[[ DOCUMENT EXTRACT open ]]

The urinary leash—a sociological euphemism for the distance one can venture from their home before returning because they have to use the toilet—has been cut for many people by the closures and lockdowns of the pandemic. For parents and people with inflammatory bowel issues like Crohn’s disease, access to bathrooms when out in the world is a requirement, but many urban go-to bathroom options like cafes and libraries are currently closed.

Here is where the humble public bathroom saves the day. But as noted by writers such as Lezlie Lowe, author of No Place To Go: How Public Toilets Fail Our Private Needs, cities have hardly enough places for people to pee. Even when public toilets are available in cities—and many cities such as New York, Sydney, and Paris do have extensive offerings—they’re often under-maintained, potentially dangerous, or inexplicably locked.

[Photo: Satoshi Nagare/courtesy The Nippon Foundation]

To address this natural human need with style, the Nippon Foundation in Japan launched the Tokyo Toilet project, which aims to add more than a dozen new public restrooms in one of the busiest centers of the city. To do so, they’ve commissioned designs from some of Japan’s most well-known architects and other designers from around the world, including Tadao Ando, Shigeru Ban, Kengo Kuma, and Marc Newson. The restrooms are planned for 17 locations throughout Shibuya City, a commercial subsection of greater Tokyo famous for the tidal rush of pedestrians at its main intersection.

Japan’s reputation as one of the cleanest countries in the world doesn’t extend into its public restrooms, according to the Nippon Foundation, a nonprofit that focuses on humanitarian needs and disaster relief. “The use of public toilets in Japan is limited because of stereotypes that they are dark, dirty, smelly, and scary,” Mihoko Ueki, project coordinator from the Nippon Foundation, tells Fast Company in an email. The foundation argues “that the power of creative design is the key to overcome such challenges.”

For an undisclosed amount of funding and in partnership with toilet maker Toto and prefabricated housing builder Daiwa House, the foundation called on designers to create world-class toilet facilities. Five of the restrooms have opened over the past few weeks.

[Photo: Satoshi Nagare/courtesy The Nippon Foundation]

On the edge of the large Yoyogi Park, two pastel glass bathrooms have been designed by Pritzker Prize-winning architect Shigeru Ban. Transparent when not in use, the bathrooms use a type of exterior glass that turns opaque when its doors are locked. Lit at night, the bathrooms become candy-colored lanterns.

[Photo: Satoshi Nagare/courtesy The Nippon Foundation]

The other three operating bathrooms are located near the busy Ebisu train station, where several lines stop. One, designed by New York-based designer Nao Tamura, is tucked on a narrow triangle of land between the train line and a road, and jumps out from the concrete in bright red monochrome. Another, by interior designer Masamichi Katayama of the firm Wonderwall, embraces concrete, intersecting 15 tall plain walls to create clearly separate entrances into the bathroom’s three spaces.

Architect Fumihiko Maki, another Pritzker Prize winner, used a swooping white roof and frosted glass to create a vaguely oceanic structure for a small neighborhood park. An octopus-shaped slide within the park was inspiration for the design, and Maki hopes the bathroom becomes known as the “squid toilet.”

Most of the rest of the public toilets are scheduled to open sometime in 2021, but two others, designed by Takenosuke Sakakura and Tadao Ando, will be ready for use in the coming weeks. And to make sure these sparkling new bathrooms don’t devolve into the realm of dark, dirty, smelly, and scary, the project has partnered with the local government and tourism agency to keep them clean.

Though the project is only focused on one part of one city, it may serve as a beautiful template for how cities can do more to help let us all off our urinary leashes.

[[ DOCUMENT EXTRACT closed ]]
[[ MATERIAL PROVIDED open ]]

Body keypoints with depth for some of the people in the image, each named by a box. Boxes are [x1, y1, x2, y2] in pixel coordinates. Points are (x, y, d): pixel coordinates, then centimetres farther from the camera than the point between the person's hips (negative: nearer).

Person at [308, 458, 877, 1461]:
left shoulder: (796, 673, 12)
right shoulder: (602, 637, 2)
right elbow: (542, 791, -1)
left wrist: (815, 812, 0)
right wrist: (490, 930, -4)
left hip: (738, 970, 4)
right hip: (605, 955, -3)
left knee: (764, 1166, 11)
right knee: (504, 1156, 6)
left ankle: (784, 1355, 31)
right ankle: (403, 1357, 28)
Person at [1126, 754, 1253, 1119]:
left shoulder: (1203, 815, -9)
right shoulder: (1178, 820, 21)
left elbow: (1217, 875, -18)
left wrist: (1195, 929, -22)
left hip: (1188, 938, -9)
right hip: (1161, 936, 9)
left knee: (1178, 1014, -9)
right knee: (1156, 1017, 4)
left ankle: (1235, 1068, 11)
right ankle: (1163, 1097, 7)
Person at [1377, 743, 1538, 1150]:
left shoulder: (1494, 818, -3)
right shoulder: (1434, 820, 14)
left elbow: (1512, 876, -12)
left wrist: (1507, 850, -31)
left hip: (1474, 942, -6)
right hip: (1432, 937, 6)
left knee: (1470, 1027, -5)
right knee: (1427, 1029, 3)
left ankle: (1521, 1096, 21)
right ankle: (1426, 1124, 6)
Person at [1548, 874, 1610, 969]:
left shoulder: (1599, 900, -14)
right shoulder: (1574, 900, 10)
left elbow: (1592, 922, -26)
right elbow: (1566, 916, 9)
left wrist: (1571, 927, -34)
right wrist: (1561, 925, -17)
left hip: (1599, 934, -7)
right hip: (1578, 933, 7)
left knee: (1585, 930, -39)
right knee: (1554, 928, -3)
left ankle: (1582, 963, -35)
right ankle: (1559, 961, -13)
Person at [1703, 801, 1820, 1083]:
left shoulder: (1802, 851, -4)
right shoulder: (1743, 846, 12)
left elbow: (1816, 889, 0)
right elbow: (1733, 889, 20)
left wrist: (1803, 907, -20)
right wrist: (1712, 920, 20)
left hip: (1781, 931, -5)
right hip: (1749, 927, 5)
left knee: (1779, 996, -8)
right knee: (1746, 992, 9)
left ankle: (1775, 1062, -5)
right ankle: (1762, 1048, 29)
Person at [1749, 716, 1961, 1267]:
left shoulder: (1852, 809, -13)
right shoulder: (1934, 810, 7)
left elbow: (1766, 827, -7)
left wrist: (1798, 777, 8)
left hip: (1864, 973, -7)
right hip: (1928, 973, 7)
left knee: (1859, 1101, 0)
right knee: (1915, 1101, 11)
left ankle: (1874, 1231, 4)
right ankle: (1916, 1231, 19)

[[ MATERIAL PROVIDED closed ]]

**TASK TO CARRY OUT:** From the Tokyo public toilet article above, set down everything from "The urinary leash—a" down to "or inexplicably locked.", word for word.

**FINISHED TASK:**
The urinary leash—a sociological euphemism for the distance one can venture from their home before returning because they have to use the toilet—has been cut for many people by the closures and lockdowns of the pandemic. For parents and people with inflammatory bowel issues like Crohn’s disease, access to bathrooms when out in the world is a requirement, but many urban go-to bathroom options like cafes and libraries are currently closed.

Here is where the humble public bathroom saves the day. But as noted by writers such as Lezlie Lowe, author of No Place To Go: How Public Toilets Fail Our Private Needs, cities have hardly enough places for people to pee. Even when public toilets are available in cities—and many cities such as New York, Sydney, and Paris do have extensive offerings—they’re often under-maintained, potentially dangerous, or inexplicably locked.